* [Passagem fornecida]
□ □ □
25. Se as partes praticaram após o dia 28/10/2014, atos como o de exercer funções, de pagamento, de proferir ordens, de cumprir ordens ou outros, não o foi ao abrigo do contrato de trabalho válido.

26. A validade do contrato de trabalho celebrado entre o Autor e Ré cessou no dia 28/10/2014, e assim todos os atos praticados após o minuto, a hora e o dia em que a entidade patronal declarou ao trabalhador a sua decisão clara e inequívoca, verbal, de que o trabalhador estava despedido, são inválidos e inexistentes à luz da ordem jurídica.

27. O Acórdão do Tribunal da Relação de Coimbra não fez uma interpretação jurídica correta da declaração de despedimento efetuada pela Ré ao Autor segundo os critérios constantes no n.º 1 do art.º 224 e do n.º 1 do art.º 236º ambos do CC.
□ □ □
* [Instrução 1] Traduza para inglês esta frase da passagem fornecida: "O Acórdão do Tribunal da Relação de Coimbra não fez uma interpretação jurídica correta da declaração de despedimento efetuada pela Ré ao Autor segundo os critérios constantes no n.º 1 do art.º 224 e do n.º 1 do art.º 236º ambos do CC."
* [Instrução 2]
Indique se cada afirmação está de acordo com a passagem fornecida, respondendo sim ou não e citando as palavras decisivas do texto.
(a) O contrato de trabalho entre o Autor e a Ré cessou no dia 28/10/2014.
(b) A Ré comunicou o despedimento ao Autor por escrito.
(c) O Acórdão do Tribunal da Relação de Coimbra interpretou corretamente a declaração de despedimento.
* [Instrução 3] Segundo a passagem fornecida, em que disposições do CC constam os critérios para interpretar a declaração de despedimento?

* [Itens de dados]
□ □ □
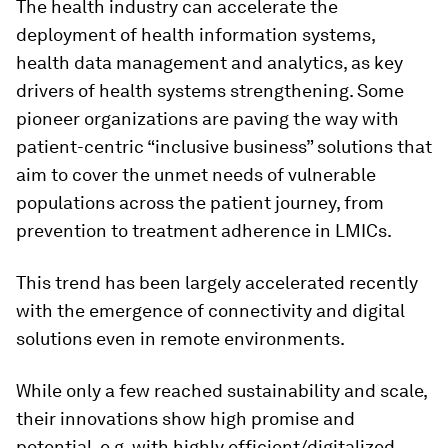
The health industry can accelerate the
deployment of health information systems,
health data management and analytics, as key
drivers of health systems strengthening. Some
pioneer organizations are paving the way with
patient-centric “inclusive business” solutions that
aim to cover the unmet needs of vulnerable
populations across the patient journey, from
prevention to treatment adherence in LMICs.
This trend has been largely accelerated recently
with the emergence of connectivity and digital
solutions even in remote environments.
While only a few reached sustainability and scale,
their innovations show high promise and
potential, e.g. with highly efficient/digitalized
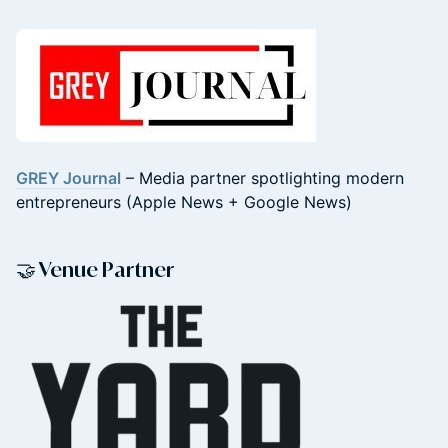
GREY Journal
– Media partner spotlighting modern
entrepreneurs (Apple News + Google News)
🤝 Venue Partner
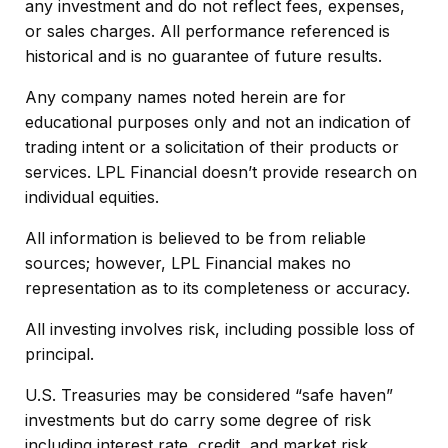
any investment and do not reflect fees, expenses,
or sales charges. All performance referenced is
historical and is no guarantee of future results.
Any company names noted herein are for
educational purposes only and not an indication of
trading intent or a solicitation of their products or
services. LPL Financial doesn’t provide research on
individual equities.
All information is believed to be from reliable
sources; however, LPL Financial makes no
representation as to its completeness or accuracy.
All investing involves risk, including possible loss of
principal.
U.S. Treasuries may be considered “safe haven”
investments but do carry some degree of risk
including interest rate, credit, and market risk.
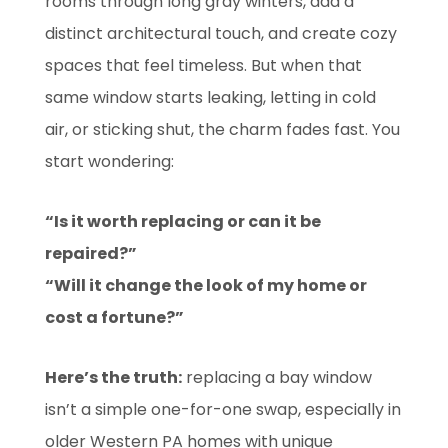
rooms through long gray winters, add a
distinct architectural touch, and create cozy
spaces that feel timeless. But when that
same window starts leaking, letting in cold
air, or sticking shut, the charm fades fast. You
start wondering:
“Is it worth replacing or can it be
repaired?”
“Will it change the look of my home or
cost a fortune?”
Here’s the truth:
replacing a bay window
isn’t a simple one-for-one swap, especially in
older Western PA homes with unique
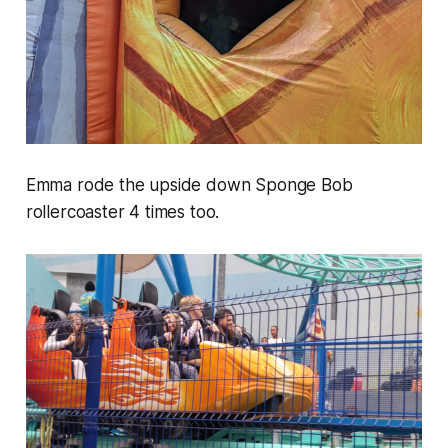
Emma rode the upside down Sponge Bob
rollercoaster 4 times too.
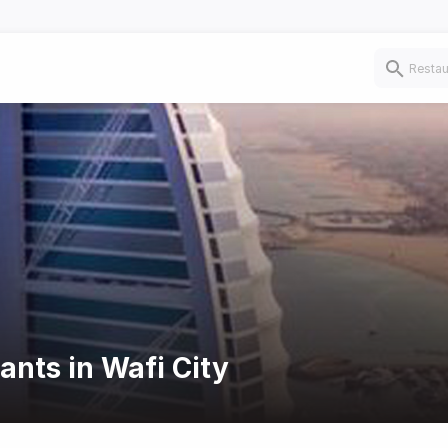
ants in Wafi City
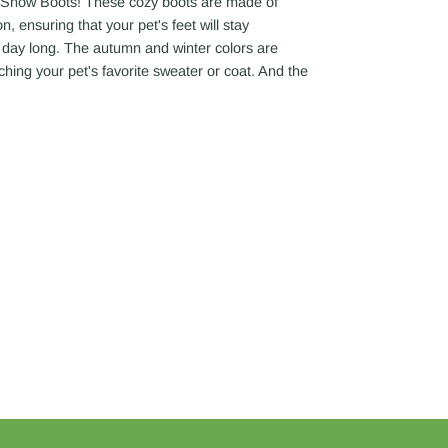
t Snow Boots! These cozy boots are made of
, ensuring that your pet's feet will stay
l day long. The autumn and winter colors are
ching your pet's favorite sweater or coat. And the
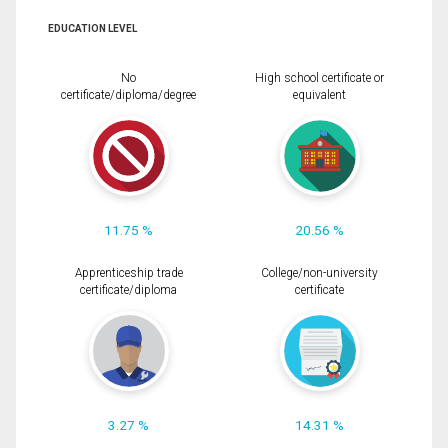
EDUCATION LEVEL
No
High school certificate or
certificate/diploma/degree
equivalent
11.75 %
20.56 %
Apprenticeship trade
College/non-university
certificate/diploma
certificate
3.27 %
14.31 %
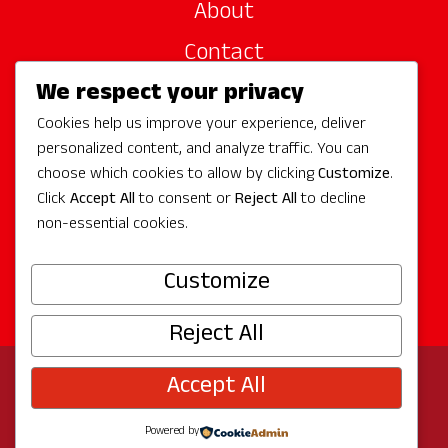
About
Contact
We respect your privacy
Site Sponsors
Cookies help us improve your experience, deliver
Partners
personalized content, and analyze traffic. You can
Media
choose which cookies to allow by clicking
Customize
.
Click
Accept All
to consent or
Reject All
to decline
non-essential cookies.
Follow Us
Customize
Reject All
Accept All
© 2026 Experience Redmond
Privacy
Program by
The City of Redmond
| Site by
Bullseye
Powered by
□ □ □
* [Resposta final 1] The Judgment of the Coimbra Court of Appeal did not make a correct legal interpretation of the dismissal declaration made by the Defendant to the Plaintiff according to the criteria set out in paragraph 1 of Article 224 and paragraph 1 of Article 236, both of the CC.

* [Resposta final 2]
(a) Sim: "A validade do contrato de trabalho celebrado entre o Autor e Ré cessou no dia 28/10/2014".
(b) Não: "a sua decisão clara e inequívoca, verbal, de que o trabalhador estava despedido".
(c) Não: "não fez uma interpretação jurídica correta da declaração de despedimento".

* [Resposta final 3] No n.º 1 do art.º 224 e no n.º 1 do art.º 236º do CC.